# Assignment
Please copy the entries below word for word, leaving out any image.

Page-level text extractions
§

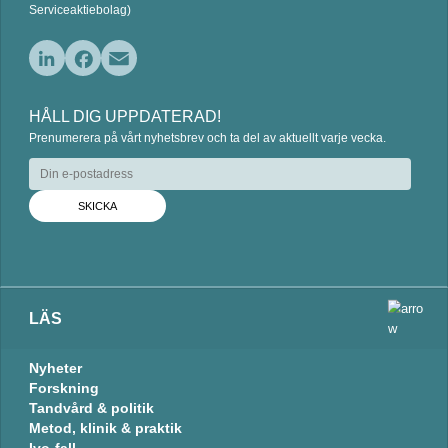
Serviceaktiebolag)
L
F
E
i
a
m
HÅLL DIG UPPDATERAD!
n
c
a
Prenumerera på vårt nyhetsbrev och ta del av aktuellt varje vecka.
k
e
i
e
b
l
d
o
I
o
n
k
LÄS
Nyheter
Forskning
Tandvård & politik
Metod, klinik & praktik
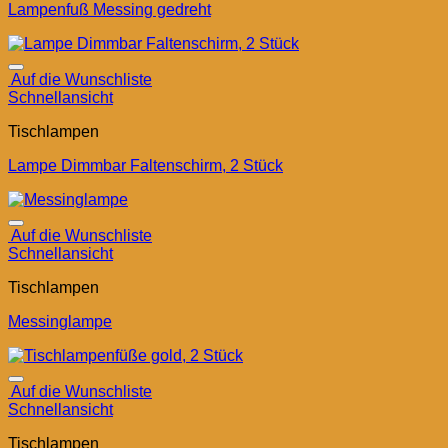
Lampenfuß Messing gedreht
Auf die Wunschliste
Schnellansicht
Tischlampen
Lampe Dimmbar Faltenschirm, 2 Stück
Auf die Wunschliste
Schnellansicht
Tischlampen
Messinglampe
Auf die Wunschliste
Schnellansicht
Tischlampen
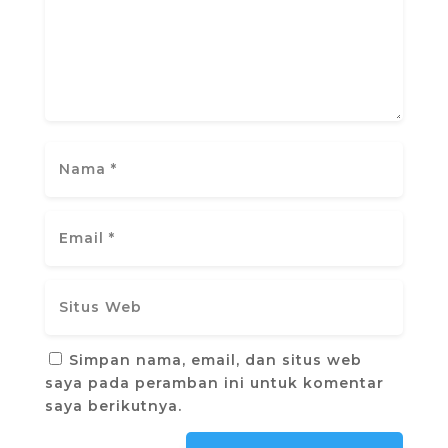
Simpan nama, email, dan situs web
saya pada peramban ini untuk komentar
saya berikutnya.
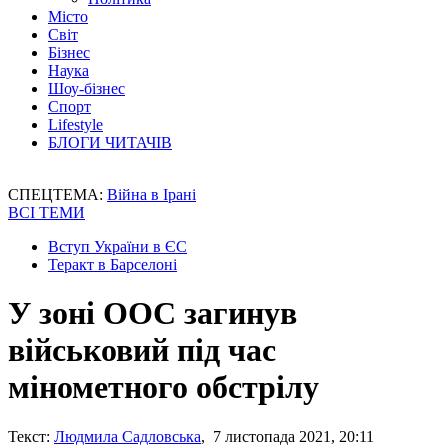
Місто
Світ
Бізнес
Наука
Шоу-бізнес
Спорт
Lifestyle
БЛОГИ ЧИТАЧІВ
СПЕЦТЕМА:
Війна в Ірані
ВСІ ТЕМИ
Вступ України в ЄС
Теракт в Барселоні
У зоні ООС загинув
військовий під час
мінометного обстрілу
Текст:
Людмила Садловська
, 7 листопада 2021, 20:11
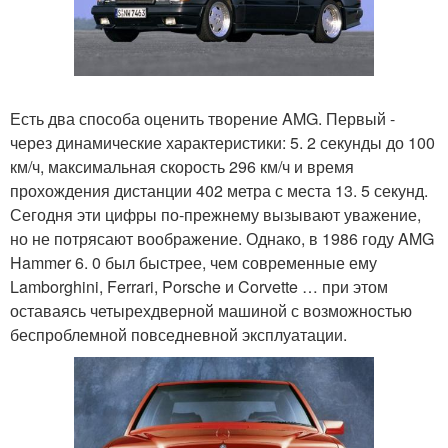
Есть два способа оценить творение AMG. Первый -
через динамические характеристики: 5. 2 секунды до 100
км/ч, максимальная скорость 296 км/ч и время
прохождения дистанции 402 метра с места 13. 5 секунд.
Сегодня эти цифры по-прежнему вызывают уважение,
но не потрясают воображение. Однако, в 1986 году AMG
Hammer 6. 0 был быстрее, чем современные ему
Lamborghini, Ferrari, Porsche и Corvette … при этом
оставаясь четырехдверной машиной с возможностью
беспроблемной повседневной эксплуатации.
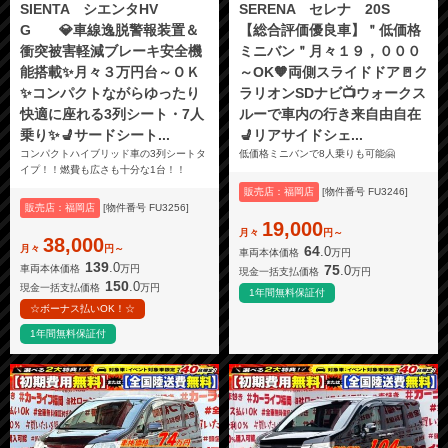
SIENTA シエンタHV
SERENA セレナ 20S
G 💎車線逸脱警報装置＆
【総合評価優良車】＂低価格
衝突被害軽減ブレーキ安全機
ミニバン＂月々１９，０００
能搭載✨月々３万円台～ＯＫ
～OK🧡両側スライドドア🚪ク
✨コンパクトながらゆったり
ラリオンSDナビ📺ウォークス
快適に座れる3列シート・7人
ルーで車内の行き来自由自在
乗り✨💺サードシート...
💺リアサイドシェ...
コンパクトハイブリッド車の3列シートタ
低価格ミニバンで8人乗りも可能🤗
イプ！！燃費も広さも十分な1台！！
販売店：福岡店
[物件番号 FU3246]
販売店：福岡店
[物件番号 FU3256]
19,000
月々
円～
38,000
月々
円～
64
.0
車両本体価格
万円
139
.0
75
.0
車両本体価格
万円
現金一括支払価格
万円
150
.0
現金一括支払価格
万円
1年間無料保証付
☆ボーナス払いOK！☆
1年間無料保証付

§

# The answer
Serviceaktiebolag)
L
F
E
i
a
m
HÅLL DIG UPPDATERAD!
n
c
a
Prenumerera på vårt nyhetsbrev och ta del av aktuellt varje vecka.
k
e
i
e
b
l
d
o
I
o
n
k
LÄS
Nyheter
Forskning
Tandvård & politik
Metod, klinik & praktik
Lampenfuß Messing gedreht
Auf die Wunschliste
Schnellansicht
Tischlampen
Lampe Dimmbar Faltenschirm, 2 Stück
Auf die Wunschliste
Schnellansicht
Tischlampen
Messinglampe
Auf die Wunschliste
Schnellansicht
Tischlampen
Simpan nama, email, dan situs web
saya pada peramban ini untuk komentar
saya berikutnya.
Місто
Світ
Бізнес
Наука
Шоу-бізнес
Спорт
Lifestyle
БЛОГИ ЧИТАЧІВ
СПЕЦТЕМА:
Війна в Ірані
ВСІ ТЕМИ
Вступ України в ЄС
Теракт в Барселоні
У зоні ООС загинув
військовий під час
мінометного обстрілу
Текст:
Людмила Садловська
, 7 листопада 2021, 20:11
Есть два способа оценить творение AMG. Первый -
через динамические характеристики: 5. 2 секунды до 100
км/ч, максимальная скорость 296 км/ч и время
прохождения дистанции 402 метра с места 13. 5 секунд.
Сегодня эти цифры по-прежнему вызывают уважение,
но не потрясают воображение. Однако, в 1986 году AMG
Hammer 6. 0 был быстрее, чем современные ему
Lamborghini, Ferrari, Porsche и Corvette … при этом
оставаясь четырехдверной машиной с возможностью
беспроблемной повседневной эксплуатации.
SIENTA シエンタHV
SERENA セレナ 20S
G 💎車線逸脱警報装置＆
【総合評価優良車】＂低価格
衝突被害軽減ブレーキ安全機
ミニバン＂月々１９，０００
能搭載✨月々３万円台～ＯＫ
～OK🧡両側スライドドア🚪ク
✨コンパクトながらゆったり
ラリオンSDナビ📺ウォークス
快適に座れる3列シート・7人
ルーで車内の行き来自由自在
乗り✨💺サードシート...
💺リアサイドシェ...
コンパクトハイブリッド車の3列シートタ
低価格ミニバンで8人乗りも可能🤗
イプ！！燃費も広さも十分な1台！！
販売店：福岡店
[物件番号 FU3246]
販売店：福岡店
[物件番号 FU3256]
19,000
月々
円～
38,000
月々
円～
64
.0
車両本体価格
万円
139
.0
75
.0
車両本体価格
万円
現金一括支払価格
万円
150
.0
現金一括支払価格
万円
1年間無料保証付
☆ボーナス払いOK！☆
1年間無料保証付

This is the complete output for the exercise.